Kristen Evans, who’s been with the organization for 11 years, has been guiding the ship since Gaiber’s departure, as acting executive director and now as GPJFF managing director.

“There is definitely a sadness in leaving the building,” she said. “There’s a rich history and legacy here at the Y and it does resonate on an extremely personal level with many of the staff, board and patrons. I’ve heard some really amazing stories of how people have connected at the Y — they met their spouse, they sent their kids to preschool.”

The building, which was added to Philadelphia’s Historic Register last year partly because of its Jewish cultural import, has been owned by the University of the Arts since 2000.

“Our lease is up in December, which precipitated a conversation with regards to what kind of organization we wanted to have moving forward,” Gershman Y board president Jacob Cohen said. “We felt the Jewish Film Festival was elite programming, and that moving forward the best way to go would be to double-down on that … rather than have such a wide focus.”

The decision was based on a number of factors, Evans said: “It’s sustainability, it’s relevance, it’s how to best serve the community.”

The Philadelphia Jewish Film Festival has been hugely successful for the Gershman Y, drawing capacity crowds to venues across the region. That geographical spread will continue, as will the array of complementary programming, said Cohen.

“We’re not just going to be a movie theater that operates out of different venues,” he said. “We’re going to continue to have our conversations with directors, screenwriters and actors; panel discussions; film-and-food pairing events; and Film Connect, which is going to be a series where musicians and vocalists perform in conjunction with film presentations.”

Both Cohen and Evans conceded that the change will result in what they referred to as “restructuring.” When asked if current Gershman staffers would lose their jobs, Evans said, “I’d rather not answer that question. Obviously, our budget is going to reflect the programming that we’re going to be doing in the future. Certainly, the staffing needs are going to be filled based off of our programming.”

Cohen said two GPJFF employees are a given: Evans and Olivia Antsis, the director of the Philadelphia Jewish Film Festival, whose new title will be executive artistic director. As for the others, “we’re in the process of determining the correct employee mix for the new organization.”

A location for the GPJFF is also up in the air, but Cohen said they’re considering several options. Wherever they land, it will be a change from a building that was such a part of the organization’s branding.

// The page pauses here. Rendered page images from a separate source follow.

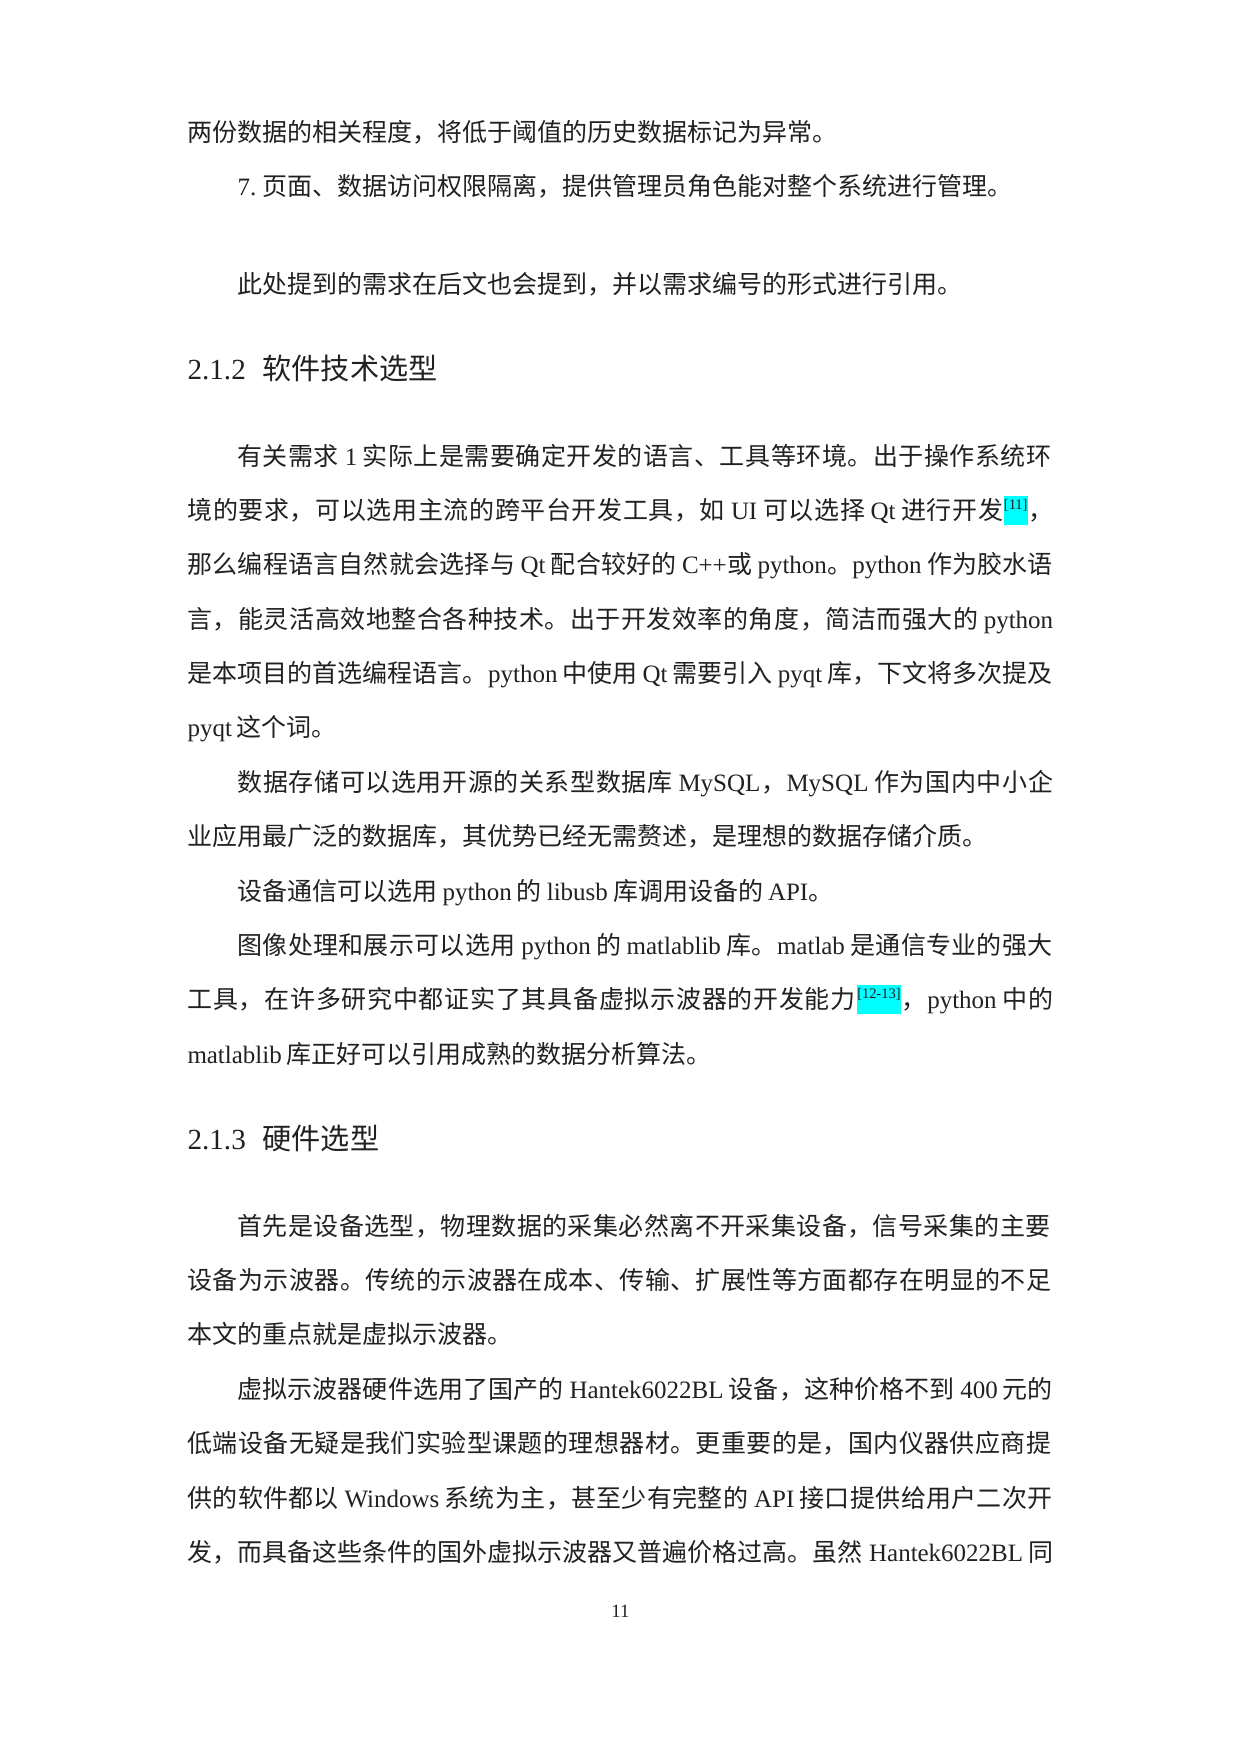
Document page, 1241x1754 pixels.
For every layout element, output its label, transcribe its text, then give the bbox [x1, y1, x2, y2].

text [187, 112, 1053, 148]
text 图像处理和展示可以选用python的matlablib库。matlab是通信专业的强大工具，在许多研究中都证实了其具备虚拟示波器的开发能力[12-13]，python中的matlablib库正好可以引用成熟的数据分析算法。 [187, 925, 1053, 1070]
text 此处提到的需求在后文也会提到，并以需求编号的形式进行引用。 [187, 264, 1053, 300]
text 首先是设备选型，物理数据的采集必然离不开采集设备，信号采集的主要设备为示波器。传统的示波器在成本、传输、扩展性等方面都存在明显的不足，本文的重点就是虚拟示波器。 [187, 1206, 1053, 1351]
subtitle 软件技术选型 [187, 346, 1053, 388]
text 7. 页面、数据访问权限隔离，提供管理员角色能对整个系统进行管理。 [187, 167, 1053, 203]
subtitle 硬件选型 [187, 1116, 1053, 1158]
text 设备通信可以选用python的libusb库调用设备的API。 [187, 871, 1053, 907]
text 数据存储可以选用开源的关系型数据库MySQL，MySQL作为国内中小企业应用最广泛的数据库，其优势已经无需赘述，是理想的数据存储介质。 [187, 762, 1053, 853]
text 有关需求1实际上是需要确定开发的语言、工具等环境。出于操作系统环境的要求，可以选用主流的跨平台开发工具，如UI可以选择Qt进行开发[11]，那么编程语言自然就会选择与Qt配合较好的C++或python。python作为胶水语言，能灵活高效地整合各种技术。出于开发效率的角度，简洁而强大的python是本项目的首选编程语言。python中使用Qt需要引入pyqt库，下文将多次提及pyqt这个词。 [187, 436, 1053, 744]
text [187, 1369, 1053, 1569]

Stephen Frishberg, chair of the Philadelphia Jewish Sports Hall of Fame, is also thinking about moving beyond Broad Street. The Hall of Fame plans to expand its web presence as well as find a new physical location.

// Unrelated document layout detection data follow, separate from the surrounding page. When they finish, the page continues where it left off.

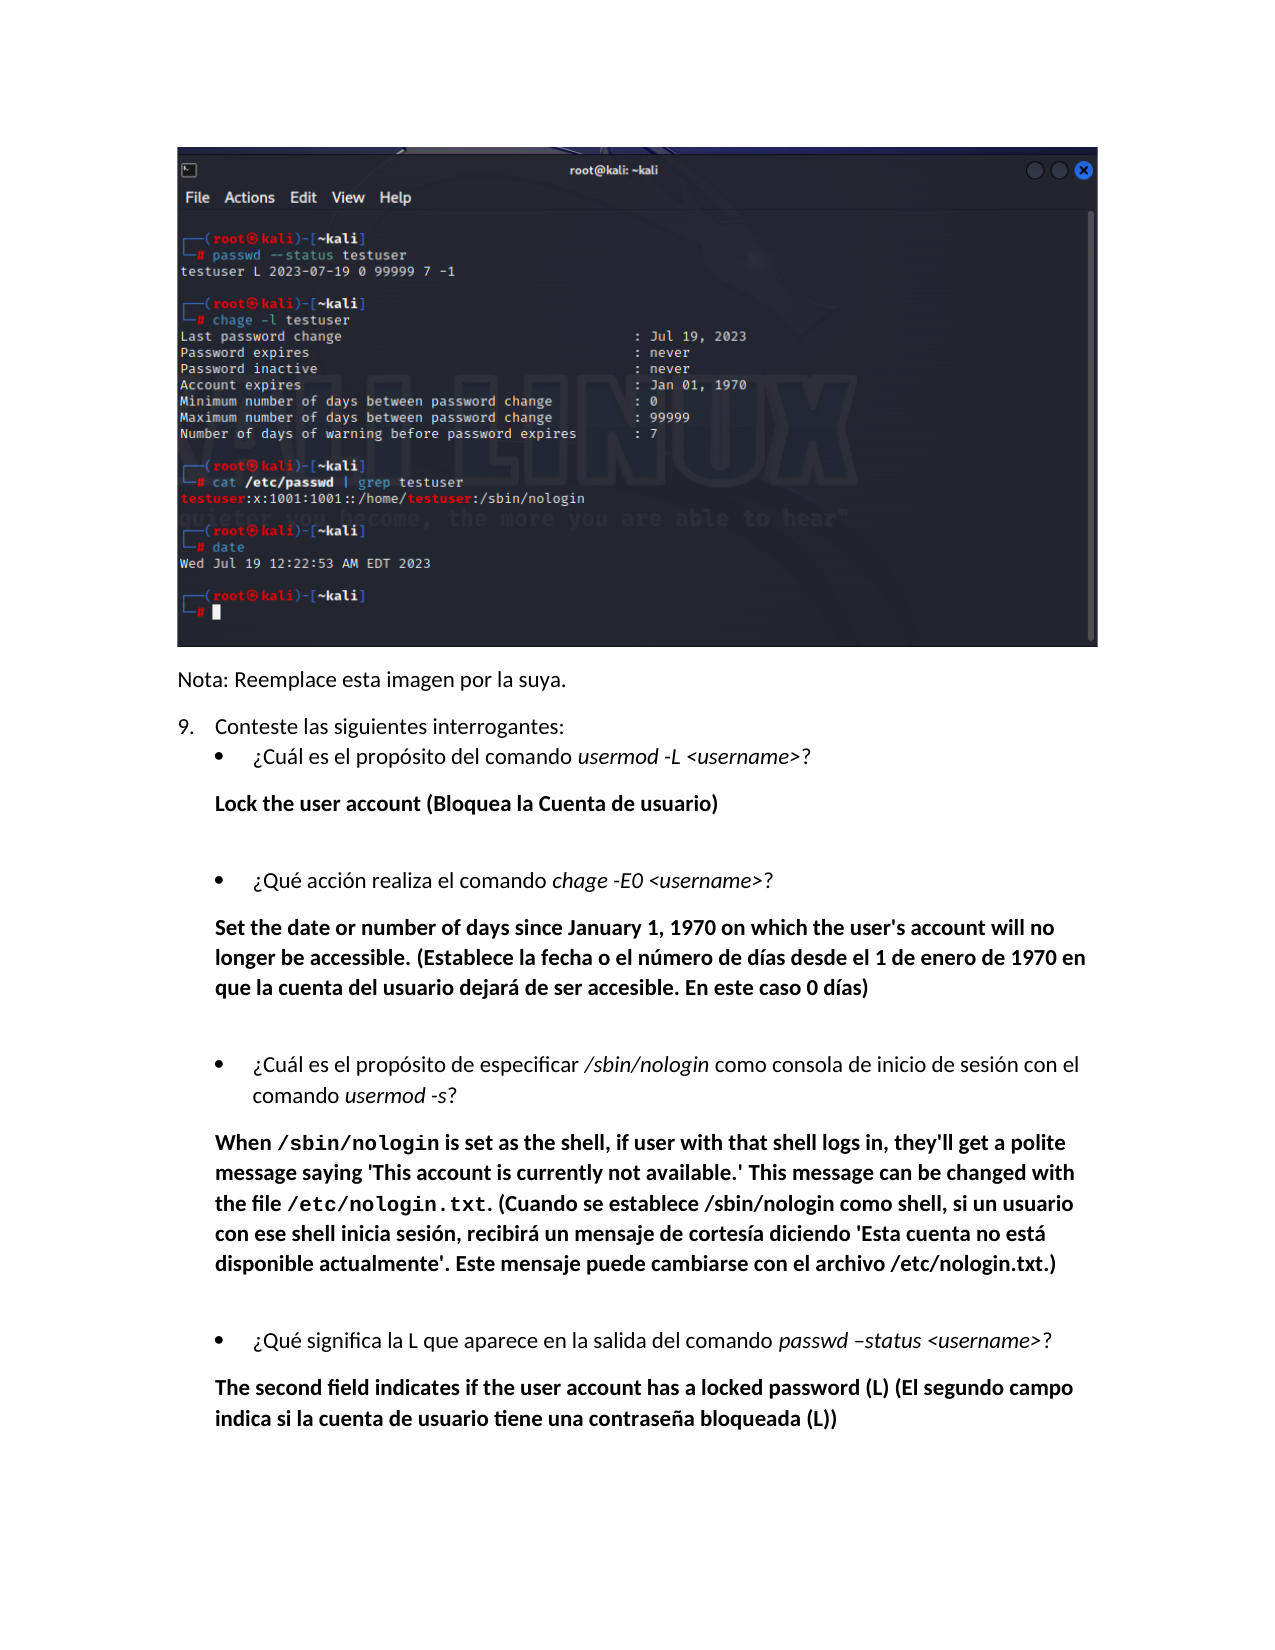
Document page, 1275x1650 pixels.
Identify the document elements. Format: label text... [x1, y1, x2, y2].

text The second field indicates if the user account has a locked password (L) (El segundo campo indica si la cuenta de usuario tiene una contraseña bloqueada (L)) [215, 1373, 1098, 1432]
list Conteste las siguientes interrogantes: [177, 712, 1098, 740]
list ¿Cuál es el propósito de especificar /sbin/nologin como consola de inicio de sesión con el comando usermod -s? [215, 1051, 1098, 1109]
list ¿Qué acción realiza el comando chage -E0 <username>? [215, 866, 1098, 894]
text Nota: Reemplace esta imagen por la suya. [177, 665, 1098, 693]
list ¿Qué significa la L que aparece en la salida del comando passwd –status <username>? [215, 1327, 1098, 1355]
text Set the date or number of days since January 1, 1970 on which the user's account will no longer be accessible. (Establece la fecha o el número de días desde el 1 de enero de 1970 en que la cuenta del usuario dejará de ser accesible. En este caso 0 días) [215, 913, 1098, 1002]
list ¿Cuál es el propósito del comando usermod -L <username>? [215, 742, 1098, 770]
text When /sbin/nologin is set as the shell, if user with that shell logs in, they'll get a polite message saying 'This account is currently not available.' This message can be changed with the file /etc/nologin.txt. (Cuando se establece /sbin/nologin como shell, si un usuario con ese shell inicia sesión, recibirá un mensaje de cortesía diciendo 'Esta cuenta no está disponible actualmente'. Este mensaje puede cambiarse con el archivo /etc/nologin.txt.) [215, 1128, 1098, 1278]
picture [177, 147, 1098, 647]
text Lock the user account (Bloquea la Cuenta de usuario) [215, 789, 1098, 817]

“We are in serious discussions with two organizations,” he said, “one in Society Hill and one in a suburb of Philadelphia. I’m sad about leaving the building. … It’s a great location and we’ve had a wonderful relationship with The Gershman Y.”

As for the future of the building, University of the Arts spokesman Paul Healy said, “While we are still in the conceptual stage, we anticipate that we will undertake some renovations to the interior to create a social and community space for our students, something our campus currently lacks. We also are initially planning to centralize all student-related services under one roof.”

In 1986, Jewish Exponent reporter Robert Leiter wrote that the building was “regarded by Philadelphia’s non-Jewish community as a central Jewish address.” Leiter quoted then-JCC president Samuel N. Rabinowitz, who provided a salient example: “The Saturday night of the Rabin assassination, all the media descended on the Gershman because they wanted to find out how people felt, and they knew they’d find Jews there. It is the Jewish center of Philadelphia.”

Leaving that Jewish center behind, Cohen acknowledged, is significant: “It is very much the end of an era.”